### All LSAT Logic Games Resources

## Example Questions

### Example Question #21 : Solving Three Variable Logic Games

Annie is packing her things to move. She has six objects left to pack: a globe, a microscope, a telescope, a fossil, a Bunsen burner, and an hourglass. She has three boxes left and wants to put exactly two objects in each box. Her packing choices are restricted to the following limits:

The microscope and the telescope cannot be in the same box.

The hourglass must be placed in the box directly after the globe.

If the fossil is in the second box, the Bunsen burner must be in the first box.

The first box cannot contain the fossil.

If the globe is in the same box as the fossil, what must be true?

**Possible Answers:**

The hourglass must be in the first box.

The globe must be in the third box.

The telescope must be in the first box.

The microscope must be in the fourth box.

The Bunsen burner must be in the first box.

**Correct answer:**

The Bunsen burner must be in the first box.
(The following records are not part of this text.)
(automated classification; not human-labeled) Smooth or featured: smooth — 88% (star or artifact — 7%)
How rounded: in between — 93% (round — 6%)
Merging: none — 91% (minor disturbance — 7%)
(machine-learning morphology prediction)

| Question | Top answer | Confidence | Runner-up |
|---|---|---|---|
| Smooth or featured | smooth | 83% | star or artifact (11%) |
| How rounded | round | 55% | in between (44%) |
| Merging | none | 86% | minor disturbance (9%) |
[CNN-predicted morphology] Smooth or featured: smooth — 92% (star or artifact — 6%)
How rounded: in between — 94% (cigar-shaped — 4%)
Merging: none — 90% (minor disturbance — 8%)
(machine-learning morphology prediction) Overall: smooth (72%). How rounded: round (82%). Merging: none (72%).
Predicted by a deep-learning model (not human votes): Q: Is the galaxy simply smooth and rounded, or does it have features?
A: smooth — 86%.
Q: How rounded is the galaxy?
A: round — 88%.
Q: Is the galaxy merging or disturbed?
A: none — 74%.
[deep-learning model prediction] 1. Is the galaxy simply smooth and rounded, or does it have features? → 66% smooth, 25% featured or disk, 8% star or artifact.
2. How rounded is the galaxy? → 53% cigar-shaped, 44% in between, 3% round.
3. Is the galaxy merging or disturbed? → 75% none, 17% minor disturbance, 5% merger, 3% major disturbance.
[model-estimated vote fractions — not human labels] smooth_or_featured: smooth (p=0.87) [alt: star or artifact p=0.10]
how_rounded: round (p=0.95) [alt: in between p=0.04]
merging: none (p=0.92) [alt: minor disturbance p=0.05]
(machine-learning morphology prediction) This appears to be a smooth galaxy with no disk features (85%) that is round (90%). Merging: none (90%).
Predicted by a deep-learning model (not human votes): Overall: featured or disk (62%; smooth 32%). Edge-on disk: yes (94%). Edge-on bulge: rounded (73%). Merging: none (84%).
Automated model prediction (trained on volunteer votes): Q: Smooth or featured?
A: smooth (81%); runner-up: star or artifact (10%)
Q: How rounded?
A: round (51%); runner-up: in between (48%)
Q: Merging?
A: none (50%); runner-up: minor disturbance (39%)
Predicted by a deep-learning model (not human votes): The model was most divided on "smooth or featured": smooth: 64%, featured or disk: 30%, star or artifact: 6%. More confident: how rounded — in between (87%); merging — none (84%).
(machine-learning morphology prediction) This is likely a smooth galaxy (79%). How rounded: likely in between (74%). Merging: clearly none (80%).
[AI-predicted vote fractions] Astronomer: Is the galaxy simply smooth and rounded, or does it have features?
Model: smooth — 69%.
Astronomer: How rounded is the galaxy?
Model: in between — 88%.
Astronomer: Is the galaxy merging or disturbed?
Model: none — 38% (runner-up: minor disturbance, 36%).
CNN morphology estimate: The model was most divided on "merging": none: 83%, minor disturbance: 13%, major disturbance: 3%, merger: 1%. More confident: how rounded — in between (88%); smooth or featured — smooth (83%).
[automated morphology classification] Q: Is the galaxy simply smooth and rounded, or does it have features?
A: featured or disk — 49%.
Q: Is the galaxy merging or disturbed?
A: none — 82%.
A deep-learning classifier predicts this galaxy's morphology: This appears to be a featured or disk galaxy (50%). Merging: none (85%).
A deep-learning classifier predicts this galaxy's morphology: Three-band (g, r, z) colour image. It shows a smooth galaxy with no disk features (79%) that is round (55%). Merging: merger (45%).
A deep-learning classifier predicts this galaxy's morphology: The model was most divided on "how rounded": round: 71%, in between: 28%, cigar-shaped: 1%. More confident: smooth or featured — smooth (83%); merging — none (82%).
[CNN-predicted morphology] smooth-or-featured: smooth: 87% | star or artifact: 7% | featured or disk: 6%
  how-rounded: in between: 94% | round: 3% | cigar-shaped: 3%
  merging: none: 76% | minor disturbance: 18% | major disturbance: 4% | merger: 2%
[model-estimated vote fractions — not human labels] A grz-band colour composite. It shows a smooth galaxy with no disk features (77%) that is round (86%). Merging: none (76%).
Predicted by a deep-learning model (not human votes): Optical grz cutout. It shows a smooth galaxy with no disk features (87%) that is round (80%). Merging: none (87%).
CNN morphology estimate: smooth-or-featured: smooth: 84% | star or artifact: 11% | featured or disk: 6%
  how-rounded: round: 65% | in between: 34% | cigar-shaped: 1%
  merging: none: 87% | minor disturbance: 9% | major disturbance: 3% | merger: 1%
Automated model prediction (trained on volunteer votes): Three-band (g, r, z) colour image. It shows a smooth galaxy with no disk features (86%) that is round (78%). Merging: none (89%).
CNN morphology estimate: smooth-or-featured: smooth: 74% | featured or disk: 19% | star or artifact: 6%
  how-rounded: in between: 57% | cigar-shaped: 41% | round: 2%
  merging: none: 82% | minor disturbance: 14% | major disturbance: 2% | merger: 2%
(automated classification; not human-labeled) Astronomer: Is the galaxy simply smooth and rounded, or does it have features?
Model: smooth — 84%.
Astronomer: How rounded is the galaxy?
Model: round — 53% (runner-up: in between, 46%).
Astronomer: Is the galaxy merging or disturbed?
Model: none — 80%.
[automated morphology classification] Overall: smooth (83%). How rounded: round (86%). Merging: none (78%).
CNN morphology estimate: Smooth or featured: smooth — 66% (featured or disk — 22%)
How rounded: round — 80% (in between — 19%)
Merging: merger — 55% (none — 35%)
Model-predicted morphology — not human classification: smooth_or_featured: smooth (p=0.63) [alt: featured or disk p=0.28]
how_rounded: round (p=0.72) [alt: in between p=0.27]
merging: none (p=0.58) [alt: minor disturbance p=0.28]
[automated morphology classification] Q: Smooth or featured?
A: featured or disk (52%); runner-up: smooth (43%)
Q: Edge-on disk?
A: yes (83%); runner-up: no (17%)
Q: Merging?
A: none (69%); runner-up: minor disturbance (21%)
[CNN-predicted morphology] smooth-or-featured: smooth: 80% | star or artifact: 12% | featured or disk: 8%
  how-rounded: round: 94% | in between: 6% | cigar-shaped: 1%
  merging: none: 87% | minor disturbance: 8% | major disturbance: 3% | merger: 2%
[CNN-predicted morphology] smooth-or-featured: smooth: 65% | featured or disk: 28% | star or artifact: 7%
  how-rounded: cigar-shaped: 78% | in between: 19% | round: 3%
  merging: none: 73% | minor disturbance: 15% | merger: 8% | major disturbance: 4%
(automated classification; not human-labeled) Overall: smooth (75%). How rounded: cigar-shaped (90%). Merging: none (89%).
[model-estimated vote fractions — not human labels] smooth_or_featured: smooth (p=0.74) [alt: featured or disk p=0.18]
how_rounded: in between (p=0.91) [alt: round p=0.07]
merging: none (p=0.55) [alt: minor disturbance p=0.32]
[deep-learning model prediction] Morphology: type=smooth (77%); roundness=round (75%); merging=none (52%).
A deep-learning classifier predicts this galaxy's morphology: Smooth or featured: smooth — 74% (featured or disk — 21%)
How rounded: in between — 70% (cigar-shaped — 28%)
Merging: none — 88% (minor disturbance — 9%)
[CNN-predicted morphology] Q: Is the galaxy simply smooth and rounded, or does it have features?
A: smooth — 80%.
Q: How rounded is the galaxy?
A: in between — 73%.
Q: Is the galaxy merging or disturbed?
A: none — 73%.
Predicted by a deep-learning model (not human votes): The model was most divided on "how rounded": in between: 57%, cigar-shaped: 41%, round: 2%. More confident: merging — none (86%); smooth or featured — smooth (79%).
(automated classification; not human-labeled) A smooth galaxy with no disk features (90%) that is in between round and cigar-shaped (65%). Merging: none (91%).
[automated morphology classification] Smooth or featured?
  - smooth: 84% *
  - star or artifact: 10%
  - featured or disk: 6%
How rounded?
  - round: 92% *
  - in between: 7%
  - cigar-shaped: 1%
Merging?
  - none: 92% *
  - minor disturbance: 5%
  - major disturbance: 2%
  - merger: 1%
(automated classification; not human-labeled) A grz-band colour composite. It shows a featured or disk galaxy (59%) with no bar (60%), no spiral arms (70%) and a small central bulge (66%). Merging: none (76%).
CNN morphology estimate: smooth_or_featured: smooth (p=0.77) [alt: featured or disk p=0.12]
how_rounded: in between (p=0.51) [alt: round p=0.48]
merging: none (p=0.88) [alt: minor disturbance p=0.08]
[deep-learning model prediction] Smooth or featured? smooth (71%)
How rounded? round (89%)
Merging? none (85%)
We know that the fossil and the globe are in the same box, and we know that the fossil cannot be in the first box. We also know that the hourglass must be placed in the box directly after the globe, so the globe cannot be placed in the last box, either. This means that the fossil and globe must be placed in the second box. Then, if the fossil is placed in the second box, we know that the Bunsen burner must be placed in the first box. Thus, we have our answer.

### Example Question #22 : Three Variable

Annie is packing her things to move. She has six objects left to pack: a globe, a microscope, a telescope, a fossil, a Bunsen burner, and an hourglass. She has three boxes left and wants to put exactly two objects in each box. Her packing choices are restricted to the following limits:

The microscope and the telescope cannot be in the same box.

The hourglass must be placed in the box directly after the globe.

If the fossil is in the second box, the Bunsen burner must be in the first box.

The first box cannot contain the fossil.

If the microscope is in the second box, what must be true?

**Possible Answers:**

The fossil is in the third box.

The telescope is in the first box.

The globe must be in the first box.

The hourglass must be in the second box.

The Bunsen burner is in the third box.

**Correct answer:**

The fossil is in the third box.

We know that the microscope is in the second box. We also know that the globe must be in the first or second box. This is because the hourglass is in the box directly after the globe, so the globe cannot be in the third box. If the globe is in the first box, then the hourglass must be in the second box with the microscope. If the globe is not in the first box, it must be in the second box with the microscope. So the second box is full.

We also know that the fossil cannot be in the first box. And since the second box is full, that leaves only the third box for the fossil. Thus, the fossil must be in the third box.

### Example Question #23 : Three Variable

Annie is packing her things to move. She has six objects left to pack: a globe, a microscope, a telescope, a fossil, a Bunsen burner, and an hourglass. She has three boxes left and wants to put exactly two objects in each box. Her packing choices are restricted to the following limits:

The microscope and the telescope cannot be in the same box.

The hourglass must be placed in the box directly after the globe.

If the fossil is in the second box, the Bunsen burner must be in the first box.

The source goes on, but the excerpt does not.